__PROBLEM SET__.
1. Duplicate everything in the blog post about the McHarg tombstones from "I'm freshening up" down to "back.  I'll wait.".
2. In the blog post about the McHarg tombstones, list every child of John Peter McHarg and Catherine Campbell that the post names.

*** EXTRACT PROVIDED ***

Monday, April 29, 2024

Her name is Mary!

 We are going to dive deep into the archives of this blog for today's post.  

I'm freshening up my walk at Bethlehem Cemetery and decided to include this row of tombstones. "The McHargs," I thought. "I know them!"

That is husband John Peter McHarg on the right and to his left is wife Catherine Campbell. To the left of Catherine are stones for three of their children, Andrew, Margaret and Elizabeth (l to r).  And I'm pretty sure the one laying down to the left is James.  James and Andrew were twins who died with days of each other, just shy of their first birth day.

The McHargs lived over on Feura Bush Road. Pop over to my 2016 blog post now to read more. Then come back.  I'll wait.

*** End of EXTRACT PROVIDED ***
*** RECORD EXTRACTS ***

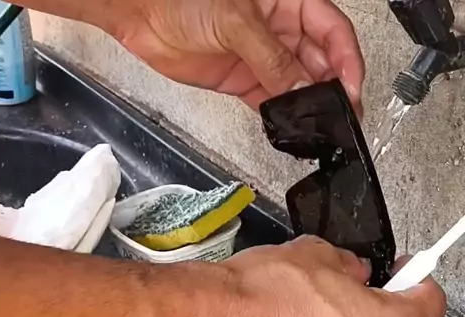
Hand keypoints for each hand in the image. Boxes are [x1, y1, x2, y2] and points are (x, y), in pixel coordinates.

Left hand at [110, 0, 363, 110]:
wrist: (141, 14)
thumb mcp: (236, 21)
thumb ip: (272, 58)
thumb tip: (301, 89)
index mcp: (289, 0)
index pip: (332, 30)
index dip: (346, 60)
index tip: (351, 89)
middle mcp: (280, 27)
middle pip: (320, 60)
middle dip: (333, 88)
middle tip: (341, 118)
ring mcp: (262, 55)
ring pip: (298, 83)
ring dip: (310, 106)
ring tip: (320, 128)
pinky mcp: (244, 80)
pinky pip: (272, 100)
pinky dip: (283, 116)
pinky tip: (292, 128)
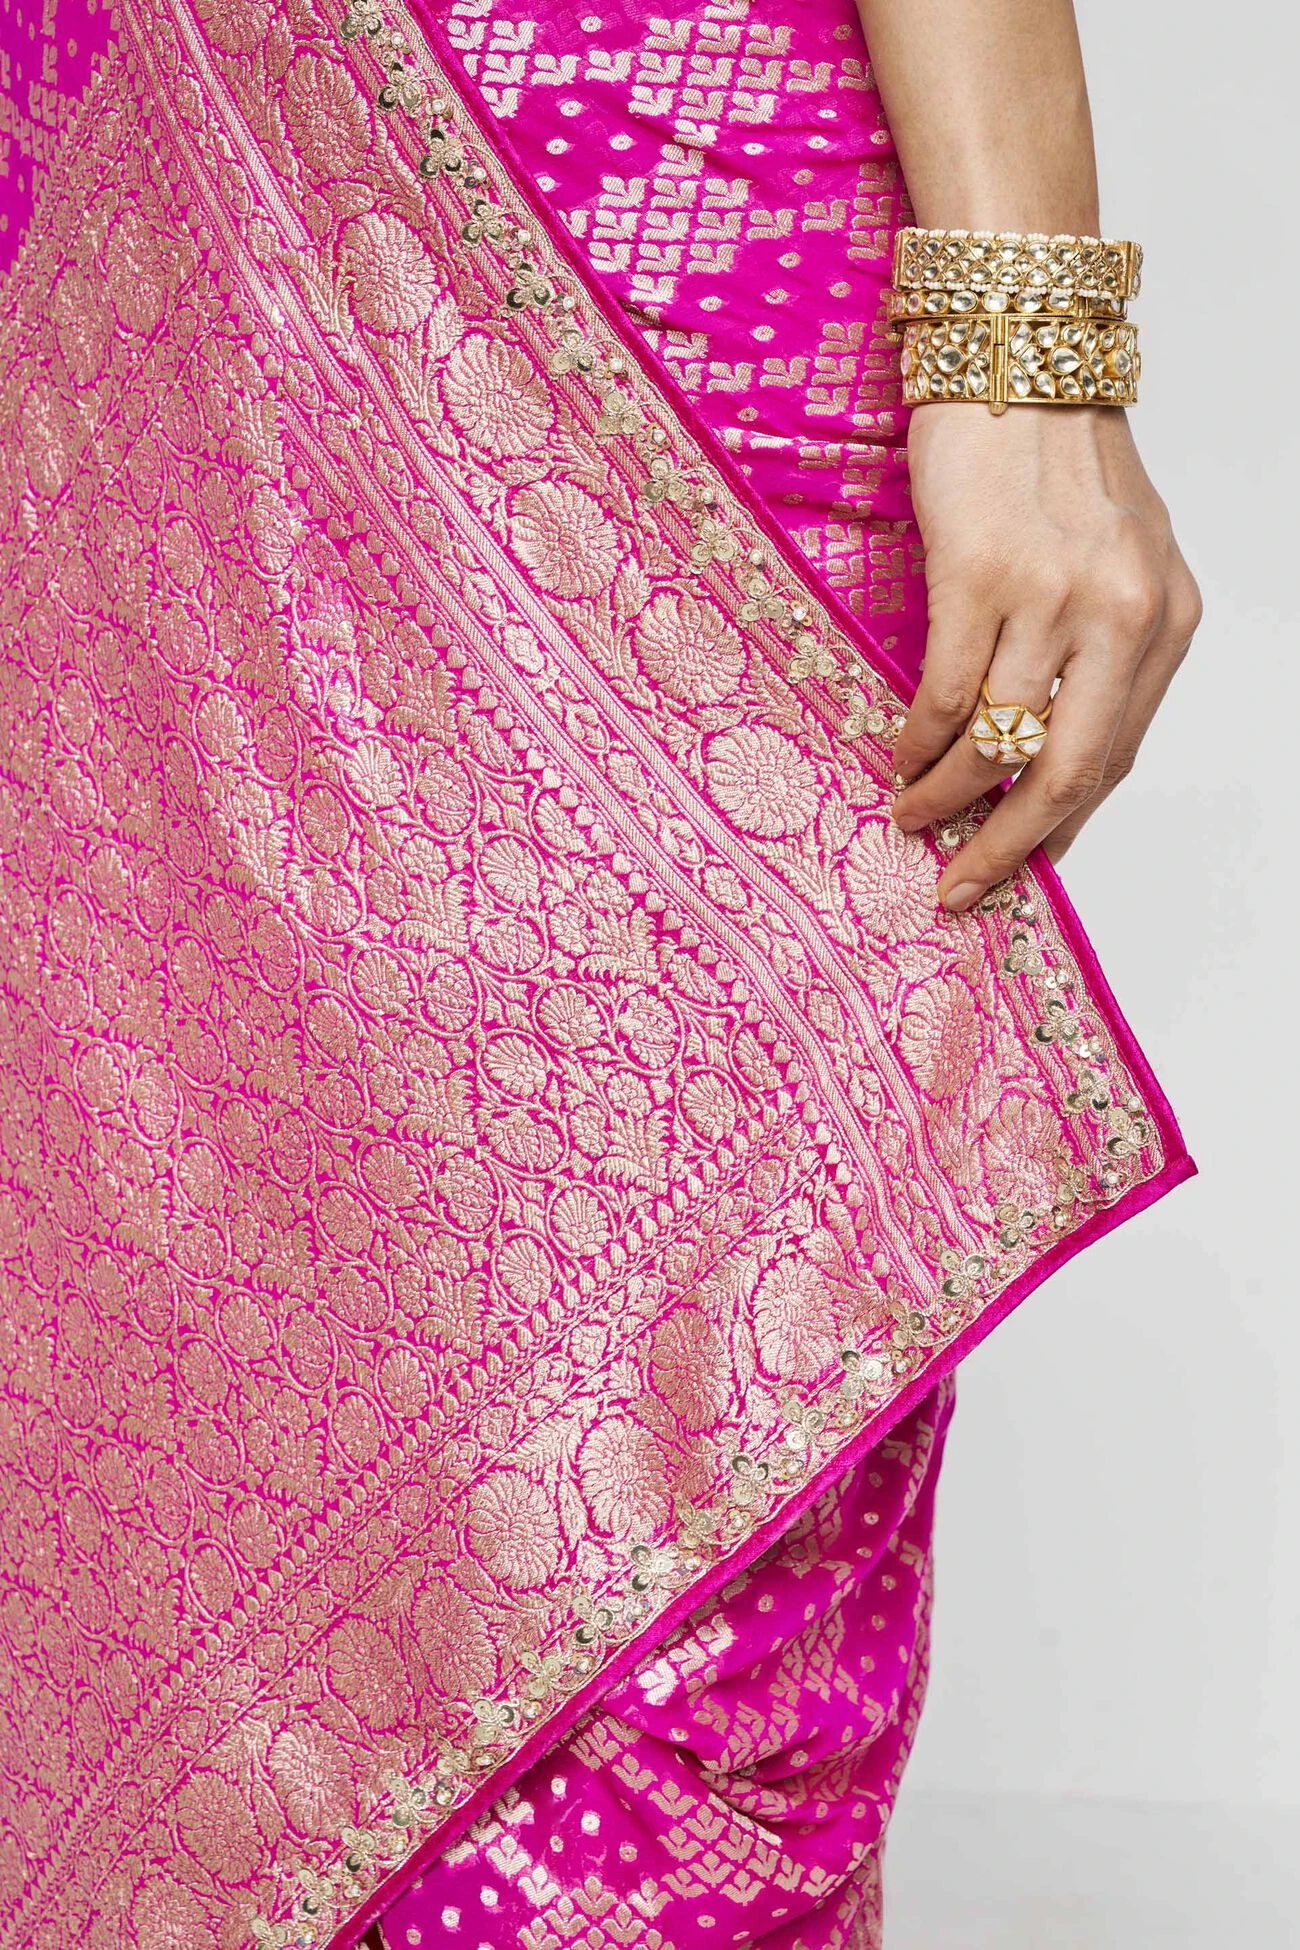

*** End of RECORD EXTRACTS ***

__RESULTS OF THE TASKS__.
1.
I'm freshening up my walk at Bethlehem Cemetery and decided to include this row of tombstones. "The McHargs," I thought. "I know them!"

That is husband John Peter McHarg on the right and to his left is wife Catherine Campbell. To the left of Catherine are stones for three of their children, Andrew, Margaret and Elizabeth (l to r).  And I'm pretty sure the one laying down to the left is James.  James and Andrew were twins who died with days of each other, just shy of their first birth day.

The McHargs lived over on Feura Bush Road. Pop over to my 2016 blog post now to read more. Then come back.  I'll wait.

2. Andrew, Margaret, Elizabeth, James